The panel was hosted by Evan Reiter from Boston Virtual ATCC and covered topics such as how going online increases the virtual flying experience and the sense of community. For those who haven’t taken the leap, all the panellists emphasised that there are comprehensive training programmes and a community eager to welcome new people.
Flight Simulation Developer Forum
The second panel, called Flight Simulation Developer Forum, was hosted by D’Andre Newman, owner of AirDailyX. Members consisted of Amir Salehi owner of Flightbeam Studios; John Venema, CEO of Orbx Simulation Systems; Aerosoft, Downloadshop Manager and Head of Internal Developments, Mathijs Kok; Just Flight Publishing Director, Alex Ford; Dovetail Games Brand Manager, Aimee Sanjari; REX Game Studios Managing Partner, Reed Stough; Majestic Software, Simeon Richardson; and QualityWings Simulations Vice President, Lars Roennig.
The main topic of discussion was the constraints of tools to create add-ons and the importance of better communication between third-party and host flight sim developers. John Venema commented that there needed to be a ‘fundamental architectural change’ to enable programmers to create new products. All parties agreed the Software Development Kits (SDKs) needed to be more open. For example, Simeon Richardson explained Majestic had to create the Q400 turboprop model outside FSX because of limitations with the host software. Attracting new people to the hobby was also discussed. The growth of the community over the past five years has been static according to Mathijs Kok, although he explained the Steam version had attracted a lot of younger customers. This was also confirmed by John Venema who said Orbx revenue is growing by 20% a year, mostly from Steam. According to Aimee Sanjari, more than 600,000 copies of FSX: Steam Edition have been sold with 40% from existing simmers.
Since the inaugural event four years ago, FlightSimCon has grown from a small gathering of enthusiasts to a show with more than 500 visitors. Compared with 300 attendees in 2015 it can now only be described as a resounding success.
To help convey the atmosphere, what follows are comments made by two of the main organizers, Evan Reiter and Nicole Glander. Evan explained: “Boston Virtual ARTCC has been sponsoring FlightSimCon for the past four years. Members of our community were thrilled to see so many exhibitors and sponsors supporting the event, and we are grateful to everybody who chose to spend their weekend at the New England Air Museum. Each year we look forward to FlightSimCon as an opportunity for the flight simulation community to come together to share in the latest news and developments. The conference is a highlight of my year. I can’t wait to get started on our 2017 event.”
Nicole added: “I am so pleased with the success of FlightSimCon. The event has advanced so much since our first one four years ago. This year we welcomed approximately 520 attendees alongside 24 exhibitors, 30 sponsors, and 24 speakers. This is the biggest year for the conference, attracting pilots and aviation enthusiasts from more than 40 US states, as well as from Australia, Belgium, Canada, France, Germany, Japan, the Netherlands, and the UK. I am grateful to all and those that travelled great distances to attend the conference.

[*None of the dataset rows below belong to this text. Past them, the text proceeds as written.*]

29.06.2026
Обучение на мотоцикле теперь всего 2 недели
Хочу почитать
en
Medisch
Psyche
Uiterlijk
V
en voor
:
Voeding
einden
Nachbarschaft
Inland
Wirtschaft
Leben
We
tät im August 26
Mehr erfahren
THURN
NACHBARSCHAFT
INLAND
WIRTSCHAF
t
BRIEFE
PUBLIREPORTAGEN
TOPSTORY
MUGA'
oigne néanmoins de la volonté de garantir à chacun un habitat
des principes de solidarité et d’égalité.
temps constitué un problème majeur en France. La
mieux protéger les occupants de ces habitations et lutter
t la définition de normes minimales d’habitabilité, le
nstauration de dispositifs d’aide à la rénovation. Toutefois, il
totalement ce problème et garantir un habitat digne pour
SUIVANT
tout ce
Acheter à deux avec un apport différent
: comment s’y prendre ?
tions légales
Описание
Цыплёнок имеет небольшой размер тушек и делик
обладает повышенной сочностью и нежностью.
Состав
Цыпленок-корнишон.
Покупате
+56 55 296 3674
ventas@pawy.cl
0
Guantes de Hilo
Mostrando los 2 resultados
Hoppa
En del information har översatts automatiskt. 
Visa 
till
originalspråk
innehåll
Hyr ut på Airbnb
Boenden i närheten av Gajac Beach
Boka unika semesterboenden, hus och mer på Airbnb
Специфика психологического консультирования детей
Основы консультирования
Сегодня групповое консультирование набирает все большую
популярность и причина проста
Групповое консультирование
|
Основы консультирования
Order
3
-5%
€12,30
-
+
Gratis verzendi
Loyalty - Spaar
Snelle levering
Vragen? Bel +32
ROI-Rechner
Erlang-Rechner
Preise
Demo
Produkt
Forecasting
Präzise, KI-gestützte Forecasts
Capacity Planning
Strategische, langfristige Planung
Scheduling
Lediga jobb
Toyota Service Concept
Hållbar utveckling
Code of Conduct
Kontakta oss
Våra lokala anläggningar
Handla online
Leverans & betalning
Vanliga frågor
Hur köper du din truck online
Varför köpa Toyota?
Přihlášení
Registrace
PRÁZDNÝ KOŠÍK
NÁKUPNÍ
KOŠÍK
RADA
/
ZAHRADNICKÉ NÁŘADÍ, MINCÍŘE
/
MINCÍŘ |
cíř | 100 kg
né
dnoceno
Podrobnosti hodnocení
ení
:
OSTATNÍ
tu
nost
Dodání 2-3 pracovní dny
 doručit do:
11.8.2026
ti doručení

We will incorporate changes in 2017 including more hardware and software exhibitors, displays and developers. There is a possibility that the event will be held at a different venue next year and we will be announcing the 2017 date and location by the end of summer so stay tuned!”
We at PC Pilot very much enjoyed the show – the atmosphere was excellent, and personally I can’t wait for next year’s event.